O Rei do Baralho (Júlio Bressane, 73)

O GOSTO DE FILMAR

Se existe um cineasta brasileiro com uma reputação controversa o bastante para ser discutida regularmente nas mesas de debate – e de bar também – este alguém é Júlio Bressane.

Graças ao nosso desejo de classificação das coisas, Bressane é sempre taxado de experimental e marginal, além de enfrentar comparações eternas com Rogério Sganzerla.

Convenhamos que não é justo nem fácil sobreviver a uma comparação com O Bandido da Luz Vermelha, um dos mais importantes e influentes filmes brasileiros de todos os tempos. Mas, a comparação, fora o que o cânone chama de “marginal”, parece descabida: enquanto em Sganzerla tudo é superlativo, Bressane joga no terreno das pequenas coisas, do samba, do “carioquês”.

O Rei do Baralho é um exemplo claro desse jogo. Ele é, sem medo de errar ou parecer injusto, um filme pequeno, pois se faz coisas pequenas: momentos pequenos, situações pequenas, cenários pequenos, até Grande Otelo é pequeno.

O diferencial aqui (e isso não é nem pequeno nem trivial) é que o filme está impregnado pelo gosto de filmar.

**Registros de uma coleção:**
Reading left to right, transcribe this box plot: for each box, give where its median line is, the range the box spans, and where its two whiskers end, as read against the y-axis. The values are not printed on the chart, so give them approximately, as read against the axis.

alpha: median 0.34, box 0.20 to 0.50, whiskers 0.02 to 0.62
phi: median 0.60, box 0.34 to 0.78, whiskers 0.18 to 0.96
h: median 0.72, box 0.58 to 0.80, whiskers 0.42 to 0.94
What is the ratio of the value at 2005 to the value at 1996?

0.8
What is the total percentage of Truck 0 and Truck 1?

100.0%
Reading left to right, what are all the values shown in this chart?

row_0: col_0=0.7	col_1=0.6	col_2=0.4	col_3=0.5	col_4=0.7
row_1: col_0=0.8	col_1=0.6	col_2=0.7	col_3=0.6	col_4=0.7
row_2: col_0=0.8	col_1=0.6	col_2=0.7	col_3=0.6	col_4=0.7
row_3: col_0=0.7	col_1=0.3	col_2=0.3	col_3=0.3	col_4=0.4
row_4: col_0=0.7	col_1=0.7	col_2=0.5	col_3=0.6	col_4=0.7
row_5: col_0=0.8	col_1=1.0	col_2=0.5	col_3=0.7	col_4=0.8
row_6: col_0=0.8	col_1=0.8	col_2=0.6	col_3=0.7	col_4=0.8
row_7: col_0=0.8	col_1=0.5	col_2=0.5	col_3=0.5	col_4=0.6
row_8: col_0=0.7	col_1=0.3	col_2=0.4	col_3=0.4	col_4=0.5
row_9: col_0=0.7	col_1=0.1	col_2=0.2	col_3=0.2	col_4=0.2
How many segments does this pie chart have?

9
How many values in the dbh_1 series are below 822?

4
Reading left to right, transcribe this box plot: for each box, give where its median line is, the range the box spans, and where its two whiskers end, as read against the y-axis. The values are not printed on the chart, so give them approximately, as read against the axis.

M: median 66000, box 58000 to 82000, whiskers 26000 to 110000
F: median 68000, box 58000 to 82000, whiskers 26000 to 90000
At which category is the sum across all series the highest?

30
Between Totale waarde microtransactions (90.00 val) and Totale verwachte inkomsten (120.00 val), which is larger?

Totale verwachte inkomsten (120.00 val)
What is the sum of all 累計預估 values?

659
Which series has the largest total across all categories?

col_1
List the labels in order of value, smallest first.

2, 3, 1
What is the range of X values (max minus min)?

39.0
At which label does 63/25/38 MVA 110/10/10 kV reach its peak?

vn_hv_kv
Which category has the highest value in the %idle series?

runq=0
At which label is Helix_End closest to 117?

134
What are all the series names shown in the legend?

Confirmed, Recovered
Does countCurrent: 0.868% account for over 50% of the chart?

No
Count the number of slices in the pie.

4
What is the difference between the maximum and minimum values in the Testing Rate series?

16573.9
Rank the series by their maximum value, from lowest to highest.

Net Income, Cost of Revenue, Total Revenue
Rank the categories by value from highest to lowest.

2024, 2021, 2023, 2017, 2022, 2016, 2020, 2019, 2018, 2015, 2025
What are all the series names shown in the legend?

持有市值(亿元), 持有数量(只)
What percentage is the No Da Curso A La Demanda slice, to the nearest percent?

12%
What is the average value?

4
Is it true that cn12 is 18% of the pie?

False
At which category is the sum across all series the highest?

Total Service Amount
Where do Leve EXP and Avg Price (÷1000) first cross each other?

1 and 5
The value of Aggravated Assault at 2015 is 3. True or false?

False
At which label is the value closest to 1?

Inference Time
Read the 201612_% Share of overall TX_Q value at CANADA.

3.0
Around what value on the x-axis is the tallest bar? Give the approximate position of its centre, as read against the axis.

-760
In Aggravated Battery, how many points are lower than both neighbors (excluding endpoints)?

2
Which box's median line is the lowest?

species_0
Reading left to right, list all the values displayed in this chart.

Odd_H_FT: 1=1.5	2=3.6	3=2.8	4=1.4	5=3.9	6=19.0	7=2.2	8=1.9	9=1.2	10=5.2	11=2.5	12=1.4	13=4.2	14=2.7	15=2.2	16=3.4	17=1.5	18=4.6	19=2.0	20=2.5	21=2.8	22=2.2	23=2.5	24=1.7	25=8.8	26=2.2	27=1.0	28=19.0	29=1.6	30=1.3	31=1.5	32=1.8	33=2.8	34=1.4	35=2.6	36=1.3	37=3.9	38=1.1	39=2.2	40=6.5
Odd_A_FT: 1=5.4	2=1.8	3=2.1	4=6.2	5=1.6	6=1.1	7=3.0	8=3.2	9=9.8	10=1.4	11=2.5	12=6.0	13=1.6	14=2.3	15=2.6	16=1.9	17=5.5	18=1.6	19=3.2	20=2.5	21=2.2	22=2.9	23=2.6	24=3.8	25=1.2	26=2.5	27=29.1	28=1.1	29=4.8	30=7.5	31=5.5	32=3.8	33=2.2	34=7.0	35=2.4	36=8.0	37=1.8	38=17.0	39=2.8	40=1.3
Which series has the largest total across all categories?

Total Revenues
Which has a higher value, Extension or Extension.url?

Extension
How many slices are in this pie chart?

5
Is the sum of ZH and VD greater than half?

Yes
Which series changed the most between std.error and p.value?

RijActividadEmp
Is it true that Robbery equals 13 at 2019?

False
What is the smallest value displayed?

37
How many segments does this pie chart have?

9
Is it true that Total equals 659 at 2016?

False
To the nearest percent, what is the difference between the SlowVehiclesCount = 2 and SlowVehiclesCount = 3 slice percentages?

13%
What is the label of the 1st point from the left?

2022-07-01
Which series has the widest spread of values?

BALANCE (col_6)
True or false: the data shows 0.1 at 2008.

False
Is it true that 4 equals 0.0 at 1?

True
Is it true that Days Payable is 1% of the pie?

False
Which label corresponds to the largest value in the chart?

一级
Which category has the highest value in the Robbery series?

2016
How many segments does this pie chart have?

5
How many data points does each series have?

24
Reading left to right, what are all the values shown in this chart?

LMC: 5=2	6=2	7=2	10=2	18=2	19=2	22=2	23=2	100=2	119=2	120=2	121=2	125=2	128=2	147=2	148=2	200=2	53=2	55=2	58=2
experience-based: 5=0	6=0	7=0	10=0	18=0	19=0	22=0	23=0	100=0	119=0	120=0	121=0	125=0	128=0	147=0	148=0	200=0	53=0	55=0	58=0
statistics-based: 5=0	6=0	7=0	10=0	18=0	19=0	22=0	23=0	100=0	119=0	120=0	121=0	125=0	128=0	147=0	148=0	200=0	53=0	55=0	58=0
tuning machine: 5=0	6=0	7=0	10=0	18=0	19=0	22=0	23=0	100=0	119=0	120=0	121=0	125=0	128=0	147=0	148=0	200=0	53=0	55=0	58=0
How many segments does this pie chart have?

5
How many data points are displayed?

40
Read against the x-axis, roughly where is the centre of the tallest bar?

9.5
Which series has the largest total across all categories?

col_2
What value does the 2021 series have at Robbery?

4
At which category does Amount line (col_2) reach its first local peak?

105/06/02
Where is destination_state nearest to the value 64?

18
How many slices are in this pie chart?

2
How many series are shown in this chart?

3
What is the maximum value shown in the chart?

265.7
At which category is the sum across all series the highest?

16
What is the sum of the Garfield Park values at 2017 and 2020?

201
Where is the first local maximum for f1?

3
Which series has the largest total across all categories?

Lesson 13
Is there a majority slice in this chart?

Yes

**O QUE SE PEDE:** Escreva a continuação da crítica sobre O Rei do Baralho, começando logo após a última frase apresentada.

**RESULTADO ABAIXO:**
Bressane parece interessado em rechear a narrativa com esse sabor pela câmera ligada, por incorporar a ela elementos que compuseram o processo de filmagem: retoma takes repetidos, erros dos atores, momentos anteriores ao “ação” do diretor, a preparação dos atores se vestindo para incorporar as personagens. É uma metalinguagem que sai do nível do enredo e entra na forma do filme.

Há um desejo intenso de abraçar os erros. Como um jogador de cartas, o diretor trabalha com o material para compor um filme possível dentre todos os filmes possíveis que ele poderia filmar e montar. Se a vida se faz de tentativa e erro, Bressane em O Rei do Baralho busca trazer a vida para sua ficção, criando no próprio enredo pontos de encontro entre um e outro (o Rei do baralho, por exemplo, tem problemas de alcoolismo assim como o ator que o representa).

A vontade de incorporar o mundo, expondo o próprio fazer e jogando com erros e acertos, com o que vale e o que não vale, é o que dá imensa vitalidade a este conjunto de pequenas peças de grande invenção.

Em O Rei do Baralho o amor pela experimentação está também em saborear os pequenos erros da filmagem e, por conseqüência, da vida.